Conference and Workshops focus on challenges and opportunities
To discuss the challenges and possible solutions to these, a two-day water industry conference will take place on 7 and 8 June at Gallagher Convention Centre, Midrand, Johannesburg. The event runs alongside the WaterTec Africa exhibition.
The event will bring together governments, stakeholders, water experts, equipment manufacturers, suppliers and consultants.
African Water Association
The African Water Association (AfWA) will deliver the keynote address at the Conference, outlining the current status of water supply and sanitation in Africa. AfWA represents 80 water and sanitation utilities from 35 countries across Africa.
According to AfWA’s secretary-general, Sylvain Usher, the Association aims to promote visibility, advocacy and formalisation of partnerships, and positively influence public policies in the water and sanitation sector. “The most important issues in Africa are to improve water policy management, clarify a definition and domain for the private sector and source new funding to modernise water infrastructure,” says Usher. “There is also a severe skills shortage, particularly in management, long-term strategic planning and financial management.”
Water Projects in Africa
The two-day conference, chaired by Paul Runge, Managing Director of Africa Project Access, will also highlight water projects in Sub-Saharan Africa, with participation from a number of High Commissions in Africa, including Tanzania, Mozambique and Zambia.

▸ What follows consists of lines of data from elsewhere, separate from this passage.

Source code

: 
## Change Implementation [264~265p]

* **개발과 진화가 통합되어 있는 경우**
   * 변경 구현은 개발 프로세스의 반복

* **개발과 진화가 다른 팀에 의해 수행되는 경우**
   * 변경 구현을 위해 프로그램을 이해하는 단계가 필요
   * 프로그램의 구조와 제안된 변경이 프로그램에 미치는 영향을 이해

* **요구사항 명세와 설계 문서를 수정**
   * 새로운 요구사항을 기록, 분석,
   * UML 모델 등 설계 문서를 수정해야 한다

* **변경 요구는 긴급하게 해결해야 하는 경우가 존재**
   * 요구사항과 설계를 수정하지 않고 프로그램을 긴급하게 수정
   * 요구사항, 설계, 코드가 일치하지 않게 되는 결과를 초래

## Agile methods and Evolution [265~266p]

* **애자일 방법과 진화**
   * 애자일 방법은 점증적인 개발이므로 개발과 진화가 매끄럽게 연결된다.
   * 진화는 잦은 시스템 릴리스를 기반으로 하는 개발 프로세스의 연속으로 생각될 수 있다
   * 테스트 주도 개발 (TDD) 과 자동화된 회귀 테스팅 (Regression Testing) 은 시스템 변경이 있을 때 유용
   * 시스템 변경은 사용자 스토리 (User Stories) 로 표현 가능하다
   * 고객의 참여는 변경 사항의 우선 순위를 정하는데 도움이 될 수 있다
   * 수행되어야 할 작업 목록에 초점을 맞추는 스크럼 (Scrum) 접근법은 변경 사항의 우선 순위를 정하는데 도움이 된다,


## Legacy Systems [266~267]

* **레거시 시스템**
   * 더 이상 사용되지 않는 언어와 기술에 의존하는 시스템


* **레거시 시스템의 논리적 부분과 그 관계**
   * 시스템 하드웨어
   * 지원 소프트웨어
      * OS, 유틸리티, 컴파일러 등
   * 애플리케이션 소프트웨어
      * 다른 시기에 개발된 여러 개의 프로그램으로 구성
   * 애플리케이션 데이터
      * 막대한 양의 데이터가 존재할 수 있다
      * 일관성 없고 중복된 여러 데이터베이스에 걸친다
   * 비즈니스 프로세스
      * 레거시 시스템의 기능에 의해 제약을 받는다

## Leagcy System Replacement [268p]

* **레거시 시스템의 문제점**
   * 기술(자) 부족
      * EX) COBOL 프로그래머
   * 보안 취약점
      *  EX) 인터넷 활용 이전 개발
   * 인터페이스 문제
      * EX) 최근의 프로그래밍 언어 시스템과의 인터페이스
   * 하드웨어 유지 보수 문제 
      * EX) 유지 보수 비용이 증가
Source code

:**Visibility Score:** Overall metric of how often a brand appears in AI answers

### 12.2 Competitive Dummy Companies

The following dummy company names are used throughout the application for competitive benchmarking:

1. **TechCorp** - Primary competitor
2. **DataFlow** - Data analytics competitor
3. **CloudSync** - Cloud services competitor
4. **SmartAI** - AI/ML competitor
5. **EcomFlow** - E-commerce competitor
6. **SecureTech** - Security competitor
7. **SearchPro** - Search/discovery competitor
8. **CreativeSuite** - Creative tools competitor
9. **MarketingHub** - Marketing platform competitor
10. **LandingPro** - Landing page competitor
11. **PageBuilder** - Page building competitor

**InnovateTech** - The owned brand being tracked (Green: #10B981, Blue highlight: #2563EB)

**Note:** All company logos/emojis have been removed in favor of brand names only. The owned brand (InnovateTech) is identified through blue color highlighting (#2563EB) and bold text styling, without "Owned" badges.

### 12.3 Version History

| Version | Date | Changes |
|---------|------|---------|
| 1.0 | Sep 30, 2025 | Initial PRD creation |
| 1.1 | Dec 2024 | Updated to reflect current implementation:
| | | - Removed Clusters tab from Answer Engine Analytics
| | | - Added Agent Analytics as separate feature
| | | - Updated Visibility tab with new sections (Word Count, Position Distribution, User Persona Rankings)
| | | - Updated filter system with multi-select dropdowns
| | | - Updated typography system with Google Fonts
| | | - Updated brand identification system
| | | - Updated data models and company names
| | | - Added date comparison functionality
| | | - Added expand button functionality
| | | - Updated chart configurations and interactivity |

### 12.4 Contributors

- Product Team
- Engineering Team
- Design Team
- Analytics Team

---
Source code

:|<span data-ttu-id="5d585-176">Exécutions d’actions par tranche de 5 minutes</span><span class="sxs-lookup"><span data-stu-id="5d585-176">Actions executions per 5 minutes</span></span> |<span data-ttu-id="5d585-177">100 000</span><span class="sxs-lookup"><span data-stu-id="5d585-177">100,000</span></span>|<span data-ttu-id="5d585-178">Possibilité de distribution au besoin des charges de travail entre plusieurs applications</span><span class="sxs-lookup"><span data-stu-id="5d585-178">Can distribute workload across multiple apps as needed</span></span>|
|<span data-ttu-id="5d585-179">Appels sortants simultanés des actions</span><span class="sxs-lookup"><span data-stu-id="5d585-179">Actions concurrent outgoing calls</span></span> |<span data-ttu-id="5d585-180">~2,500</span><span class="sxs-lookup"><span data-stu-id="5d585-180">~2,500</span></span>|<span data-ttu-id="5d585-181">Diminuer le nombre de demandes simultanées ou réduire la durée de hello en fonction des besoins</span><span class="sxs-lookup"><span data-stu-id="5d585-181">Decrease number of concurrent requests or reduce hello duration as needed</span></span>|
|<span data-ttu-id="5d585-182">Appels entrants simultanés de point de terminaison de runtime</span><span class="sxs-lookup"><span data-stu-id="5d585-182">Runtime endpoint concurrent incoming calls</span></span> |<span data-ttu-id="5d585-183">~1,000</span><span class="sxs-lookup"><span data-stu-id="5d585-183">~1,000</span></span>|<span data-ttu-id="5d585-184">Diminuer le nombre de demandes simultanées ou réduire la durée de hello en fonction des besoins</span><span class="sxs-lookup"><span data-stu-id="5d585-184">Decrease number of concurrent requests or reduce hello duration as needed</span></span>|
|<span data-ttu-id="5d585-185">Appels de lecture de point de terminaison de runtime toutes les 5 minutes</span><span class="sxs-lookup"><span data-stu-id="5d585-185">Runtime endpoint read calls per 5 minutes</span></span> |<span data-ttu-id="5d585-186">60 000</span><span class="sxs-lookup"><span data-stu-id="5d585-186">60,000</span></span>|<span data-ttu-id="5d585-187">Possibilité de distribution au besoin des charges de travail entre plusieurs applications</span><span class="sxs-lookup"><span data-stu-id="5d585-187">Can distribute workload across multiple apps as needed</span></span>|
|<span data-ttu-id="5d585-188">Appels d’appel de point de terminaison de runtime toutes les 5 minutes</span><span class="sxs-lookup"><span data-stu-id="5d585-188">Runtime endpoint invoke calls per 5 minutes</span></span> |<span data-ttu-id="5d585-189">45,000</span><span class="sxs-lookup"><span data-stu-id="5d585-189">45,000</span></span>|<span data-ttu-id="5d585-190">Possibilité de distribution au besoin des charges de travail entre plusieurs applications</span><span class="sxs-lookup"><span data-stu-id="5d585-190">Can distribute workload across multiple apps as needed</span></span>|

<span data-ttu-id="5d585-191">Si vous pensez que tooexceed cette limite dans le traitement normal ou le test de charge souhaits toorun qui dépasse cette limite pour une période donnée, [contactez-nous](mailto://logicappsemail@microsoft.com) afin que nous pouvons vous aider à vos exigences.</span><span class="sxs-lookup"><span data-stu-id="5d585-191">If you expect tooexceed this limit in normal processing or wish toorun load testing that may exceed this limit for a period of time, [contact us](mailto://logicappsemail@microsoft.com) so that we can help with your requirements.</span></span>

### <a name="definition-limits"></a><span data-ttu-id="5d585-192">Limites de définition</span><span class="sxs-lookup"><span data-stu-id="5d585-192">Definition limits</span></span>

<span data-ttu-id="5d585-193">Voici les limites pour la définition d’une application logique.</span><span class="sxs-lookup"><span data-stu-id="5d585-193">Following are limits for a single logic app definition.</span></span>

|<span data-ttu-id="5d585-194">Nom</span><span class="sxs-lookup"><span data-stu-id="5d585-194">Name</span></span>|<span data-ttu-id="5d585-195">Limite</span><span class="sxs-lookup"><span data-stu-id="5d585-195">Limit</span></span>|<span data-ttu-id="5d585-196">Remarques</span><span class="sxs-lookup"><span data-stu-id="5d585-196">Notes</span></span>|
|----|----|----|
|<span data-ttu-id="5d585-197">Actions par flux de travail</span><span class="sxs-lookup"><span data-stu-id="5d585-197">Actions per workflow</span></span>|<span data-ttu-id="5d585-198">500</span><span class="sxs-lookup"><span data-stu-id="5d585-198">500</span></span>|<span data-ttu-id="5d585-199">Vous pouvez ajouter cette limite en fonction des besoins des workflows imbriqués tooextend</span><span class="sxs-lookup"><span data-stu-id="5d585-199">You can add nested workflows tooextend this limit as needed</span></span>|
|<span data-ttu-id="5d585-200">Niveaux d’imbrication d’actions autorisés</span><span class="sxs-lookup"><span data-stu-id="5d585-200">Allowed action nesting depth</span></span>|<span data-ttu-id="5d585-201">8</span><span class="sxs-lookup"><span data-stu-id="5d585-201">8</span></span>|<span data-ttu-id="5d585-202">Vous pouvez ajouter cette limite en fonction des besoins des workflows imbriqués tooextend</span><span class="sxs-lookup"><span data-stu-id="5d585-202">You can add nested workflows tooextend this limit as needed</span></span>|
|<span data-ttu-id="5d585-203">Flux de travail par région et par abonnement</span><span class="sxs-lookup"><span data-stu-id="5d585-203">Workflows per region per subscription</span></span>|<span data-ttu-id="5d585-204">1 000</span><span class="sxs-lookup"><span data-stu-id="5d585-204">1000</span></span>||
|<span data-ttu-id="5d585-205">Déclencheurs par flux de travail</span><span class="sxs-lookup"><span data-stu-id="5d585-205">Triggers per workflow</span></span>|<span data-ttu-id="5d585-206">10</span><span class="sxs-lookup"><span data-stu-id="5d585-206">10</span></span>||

There are also many projects in planning or underway in South Africa, such as the Mokolo and Crocodile River water augmentation project by the Trans-Caledon Tunnel Authority; and a Department of Water Affairs project to raise the Hazelmere Dam to augment supply to the KwaZulu Natal North Coast.
Also, the proposed implementation of the second phase of the Lesotho Highlands water project will augment the Vaal River system that supplies water to Gauteng and surrounding areas. This is scheduled for completion in 2020.
Other countries involved in water projects include Angola, Zimbabwe, Swaziland, Nigeria, Kenya and Malawi.
SAAWU Workshops – more Expertise for Future Demand
“The South African water sector desperately needs overseas knowledge, products and services to help improve and expand South Africa’s water sector infrastructure,” says Richard Holden, spokesperson for the South African Association of Water Utilities (SAAWU).
As an endorser of the WaterTec Africa 2011 exhibition, SAAWU will hold several technical workshops at WaterTec Africa 2011. WaterTec Africa is co-located with Pumps, Valves and Pipes Africa (PVPA) and Petro.t.ex Africa; at Gallagher Convention Centre in Midrand, Johannesburg, from 7 to 9 June 2011.
“I urge all SAAWU members to register and attend, as the workshops will cover topics that are of interest to our members and provide opportunities for networking with overseas experts, manufacturers and suppliers,” adds Holden.